By cvandam - Posted on 04 July 2015

Mejumaa Mwakaramu, from Matuga Primary School, the prize winner of the MTG essay competition about 'Girls  & Football' writes in her essay: 'When girls participate in football, like boys, they become famous and get the chance to travel to many places to represent their country. A female footballer will also be treated equal as a boy because she can play even better than male players. If they are trained and become perfect in football, they can participate in international matches and they will be paid just the way the boys are paid.' That is the future as we see it: equal rights and equal treatment for boys and girls. The reality is different.

In a survey that MTG has carried out among schools and clubs in Kilifi County, MTG's catchment area and sport and development organisations in Kenya, it becomes clear that equal treatment is not yet a reality.

Some facts:

  • Girls are one third of the Kenyan football population (compared to 8,8% globally).
  • 25% of the Kenyan coaches and referees are female (compared to 7% globally for coaches and 10% for referees).
  • Girls play relatively more matches and tournaments compared to boys.

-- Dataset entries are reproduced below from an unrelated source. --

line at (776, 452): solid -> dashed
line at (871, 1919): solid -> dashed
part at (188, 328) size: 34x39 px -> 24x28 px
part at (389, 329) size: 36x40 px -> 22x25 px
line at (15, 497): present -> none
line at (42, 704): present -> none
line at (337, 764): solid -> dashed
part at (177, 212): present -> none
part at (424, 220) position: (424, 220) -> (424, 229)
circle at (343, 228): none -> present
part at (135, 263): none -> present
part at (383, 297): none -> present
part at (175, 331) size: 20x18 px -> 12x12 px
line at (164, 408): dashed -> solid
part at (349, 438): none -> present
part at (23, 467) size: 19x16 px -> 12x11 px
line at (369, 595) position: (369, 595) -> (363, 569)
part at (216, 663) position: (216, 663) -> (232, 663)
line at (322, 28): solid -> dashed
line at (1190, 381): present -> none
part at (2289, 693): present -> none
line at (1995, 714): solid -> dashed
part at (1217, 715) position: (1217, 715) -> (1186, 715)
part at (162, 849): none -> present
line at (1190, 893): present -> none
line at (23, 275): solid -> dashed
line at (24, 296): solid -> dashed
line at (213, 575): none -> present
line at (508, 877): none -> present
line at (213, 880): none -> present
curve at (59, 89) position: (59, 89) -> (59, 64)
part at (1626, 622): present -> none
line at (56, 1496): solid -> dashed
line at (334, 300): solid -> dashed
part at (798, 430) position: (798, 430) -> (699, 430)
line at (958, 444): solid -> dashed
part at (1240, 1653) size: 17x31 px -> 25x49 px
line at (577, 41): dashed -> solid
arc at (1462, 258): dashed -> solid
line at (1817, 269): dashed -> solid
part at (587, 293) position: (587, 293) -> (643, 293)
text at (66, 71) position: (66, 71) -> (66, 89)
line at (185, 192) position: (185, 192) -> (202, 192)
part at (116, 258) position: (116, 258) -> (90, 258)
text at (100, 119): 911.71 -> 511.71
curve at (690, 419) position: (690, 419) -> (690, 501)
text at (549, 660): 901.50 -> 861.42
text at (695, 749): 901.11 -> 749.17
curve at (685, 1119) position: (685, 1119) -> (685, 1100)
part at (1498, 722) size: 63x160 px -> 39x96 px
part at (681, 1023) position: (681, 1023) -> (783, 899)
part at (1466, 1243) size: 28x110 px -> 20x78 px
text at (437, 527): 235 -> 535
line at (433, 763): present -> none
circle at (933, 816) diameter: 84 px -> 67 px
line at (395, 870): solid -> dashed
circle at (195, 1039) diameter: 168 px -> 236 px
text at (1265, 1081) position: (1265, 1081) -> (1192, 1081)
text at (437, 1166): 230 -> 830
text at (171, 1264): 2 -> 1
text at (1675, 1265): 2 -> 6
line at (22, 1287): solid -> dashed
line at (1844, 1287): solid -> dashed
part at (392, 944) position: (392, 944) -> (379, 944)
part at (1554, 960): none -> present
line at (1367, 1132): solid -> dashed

That is good news. The number of girls playing football in Kenya is increasing and relatively higher compared to other countries in the world. It means, that, at grassroot level - as we can see here today - there are opportunities for girls to play football, We can also see that girls are ready to take those opportunities.

According to the MTG survey at least 1,1 million boys and girls are playing football at grassroot level without any facilitation from the Football Kenya Federation. Since Kenya has relatively many girls playing football, it is disappointing that we score so low on the FIFA ranking for Women's football as number 138, number last with 40 other teams that haven't played more than five matches against officially ranked teams

The inequality in Kenya becomes clear when we look at the resources available and the media attention for girls' and women's football.

The facts:

  • 23,6% of the resources are available for girls in grass roots football (compared to 4% at national level).
  • At grass roots level girls get only 25% of the media coverage (although they have relatively more opportunities to play)

This comes right after the Kenya Women's Football team's qualifier against Botswana when stories came out that the team had camped in the changing rooms at the national sports stadium Kasarani in preparation for their Olympic qualifier.

And also in the weeks when the World Cup womens' football is being played.

How many people know that the Women's World Cup in Canada is going on?

And how much have we seen on the television, compared to the hype round the men's World Cup in Brazil in 2014?

If no media attention is being given, no corporates will ever be interested in women's football and the level of resources for women's football will never increase. Lack of recognition and resources will encourage girls to stop playing football before they even might be selected for the national team.

At least, the fact that the MTG United team under 16 year has won the East Africa Cup 2015 has not gone unnoticed completely. The Daily Nation, Taifa Leo and some of the radio stations have given attention to this great success. The editor of today's Mwanaspoti underlines this when he says 'if we want our country to improve in sports we must award the winners in sports: boys, girls, men and women'.

And that is what we are doing today.